[SUPPLIED TEXT]:
※

As the diagram suggests, metadata and standards are the glue that hold this entire enterprise together. Standardization can cover all the aspects shown in the diagram and may range from consensus‑based to formally constituted. Proprietary standards should be avoided.

Linked open data (LOD) is certainly a great design concept. Those who are best placed to generate and maintain specialized datasets do so. Primary data collection is not routinely duplicated. Workflows can be automated and repurposed to good effect. Communications upstream are facilitated. Data users have incentives to contribute back on multiple levels. Information integrity is facilitated.

Issues covering legal compatibility and open licensing are material. And there can be quite some gulf between the open science rhetoric from major research institutions and the inadequate public licensing that they provide in practice. This rift is particularly problematic in Europe where the Database Directive 96/9/EC applies automatically. More here on the necessary legal basis for a knowledge commons.

In terms of semantic alignment, I think the Open Energy Ontology (OEO) provides an excellent foundation for data semantics (noting that I am on the steering committee). You allude to the use case of deploying a single data repository to service the data needs of multiple framework applications (models), statistical methods (analysis), and perhaps even machine learning (AI) projects.

I know of one energy/climate think‑tank that uses well‑known energy system frameworks and recently tried to populate their various models from the one in‑house databank (sorry that I cannot provide names). They looked at the OEO but opted for their own simpler in‑house data model derived from a rough superset of the frameworks they utilize. This process also demonstrates that data semantics apply equally to software design and data collection. In the end, I believe their efforts were successful but are unfortunately limited to in‑house usage at this juncture. Incidentally, I attempted something perhaps similar back in 2002 crossing the TOP‑Energy (previously EUSEBIA) and deeco frameworks: doi:10.5281/zenodo.6619604.

The question of technical interoperability between data nodes is not as challenging, I think. A core issue is the satisfactory retention and processing of metadata and the creation and inclusion of new metadata. Note also that RLI are developing a metadata standard for energy modeling.

Returning to your question about data platforms. And I try to be as impartial as possible about different initiatives. The Open Energy Platform (OEP) from the Reiner Lemoine Institute (RLI) is probably your best first point of call. The OEP was designed from the outset to support LOD and community curation and specifically intended for systems modeling. I suppose Wikidata could be another option, but I imagine it would take a major effort to develop the necessary semantic architecture.

The Wikipedia page on open energy system databases is probably worth a look.

I would like to credit much of development work at RLI to the vision of @ludwig.huelk. There are also some YouTubes by him on the openmod channel (see URL at the bottom of this page) that may be of interest.

Some closing remarks. I think the push for a knowledge commons based on linked open data under appropriate public licensing is receding. Similarly , the expectations surrounding the processing of big data for social benefit have not materialized to any extent. And the European Commission is pushing for data to be treated as an economic good in its own right and retreating from the ideal of genuinely open information serving public interests (but the Commission are now perversely moving in exactly the opposite direction for source code and software).

A mention of data brokerage is also relevant. These services act as intermediaries and some run on open source software. But they are necessarily focused on closed data and bilateral agreements. And they normally regard open data licenses (such as CC‑BY‑4.0) as just another type of legal instrument. I disagree with that view. The principle characteristic of a knowledge commons is social — and data brokerage does not naturally offer support for broad communities and common property (that foundational difference is widely recognized for proprietary versus open source software but not so for non‑open versus open data).

※

[DATA SEGMENT]:
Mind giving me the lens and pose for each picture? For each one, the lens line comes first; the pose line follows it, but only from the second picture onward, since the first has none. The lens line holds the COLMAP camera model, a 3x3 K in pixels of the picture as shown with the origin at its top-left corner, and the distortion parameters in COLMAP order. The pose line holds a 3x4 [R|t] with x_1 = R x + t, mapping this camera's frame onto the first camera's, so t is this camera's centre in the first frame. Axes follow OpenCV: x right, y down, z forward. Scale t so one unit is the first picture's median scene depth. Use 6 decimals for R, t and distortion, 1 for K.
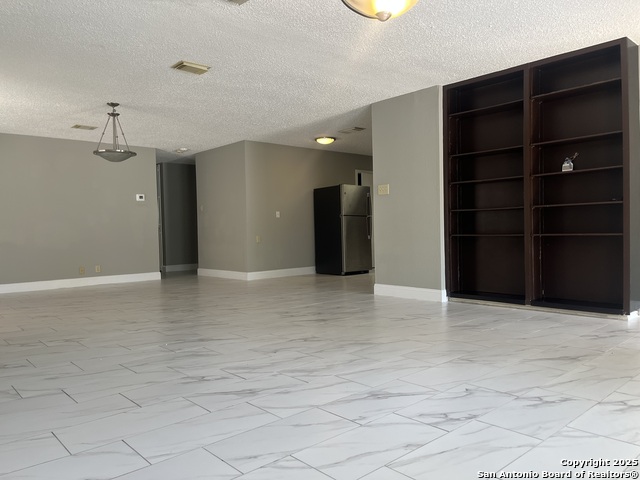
lens RADIAL K [[481.8, 0, 320.0], [0, 481.8, 240.0], [0, 0, 1]] dist [0.085594, -0.112188]
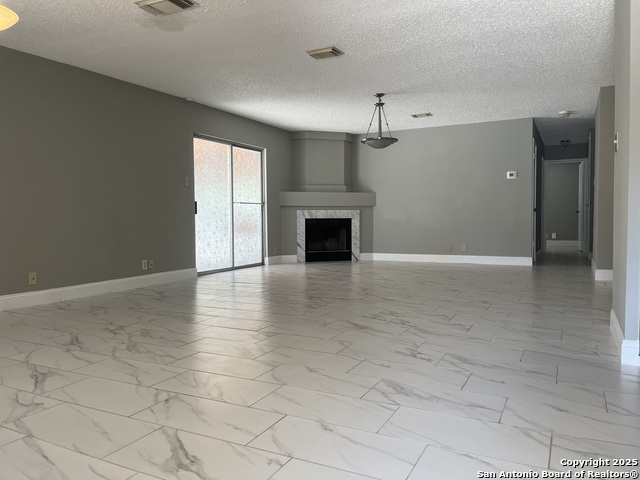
lens RADIAL K [[481.8, 0, 320.0], [0, 481.8, 240.0], [0, 0, 1]] dist [0.085594, -0.112188]
pose [[0.365671, 0.066770, -0.928346, 1.054388], [-0.020941, 0.997761, 0.063514, -0.045188], [0.930509, -0.003785, 0.366251, 0.939083]]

※

[WHAT YOU NEED TO DO]:
• 1. In the forum post on open energy data:
(a) Which EU directive does it say applies automatically in Europe?
(b) Which two frameworks did the writer cross in 2002?
(c) Which institute is behind the Open Energy Platform?
• 2. Could you lay out every line of the entries that follow the forum post as a numbered list, with blank lines left out and the pictures omitted?

[ANSWERS BELOW]:
• 1.
(a) The Database Directive 96/9/EC.
(b) TOP‑Energy (previously EUSEBIA) and deeco.
(c) The Reiner Lemoine Institute (RLI).

• 2.
1. Mind giving me the lens and pose for each picture? For each one, the lens line comes first; the pose line follows it, but only from the second picture onward, since the first has none. The lens line holds the COLMAP camera model, a 3x3 K in pixels of the picture as shown with the origin at its top-left corner, and the distortion parameters in COLMAP order. The pose line holds a 3x4 [R|t] with x_1 = R x + t, mapping this camera's frame onto the first camera's, so t is this camera's centre in the first frame. Axes follow OpenCV: x right, y down, z forward. Scale t so one unit is the first picture's median scene depth. Use 6 decimals for R, t and distortion, 1 for K.
2. lens RADIAL K [[481.8, 0, 320.0], [0, 481.8, 240.0], [0, 0, 1]] dist [0.085594, -0.112188]
3. lens RADIAL K [[481.8, 0, 320.0], [0, 481.8, 240.0], [0, 0, 1]] dist [0.085594, -0.112188]
4. pose [[0.365671, 0.066770, -0.928346, 1.054388], [-0.020941, 0.997761, 0.063514, -0.045188], [0.930509, -0.003785, 0.366251, 0.939083]]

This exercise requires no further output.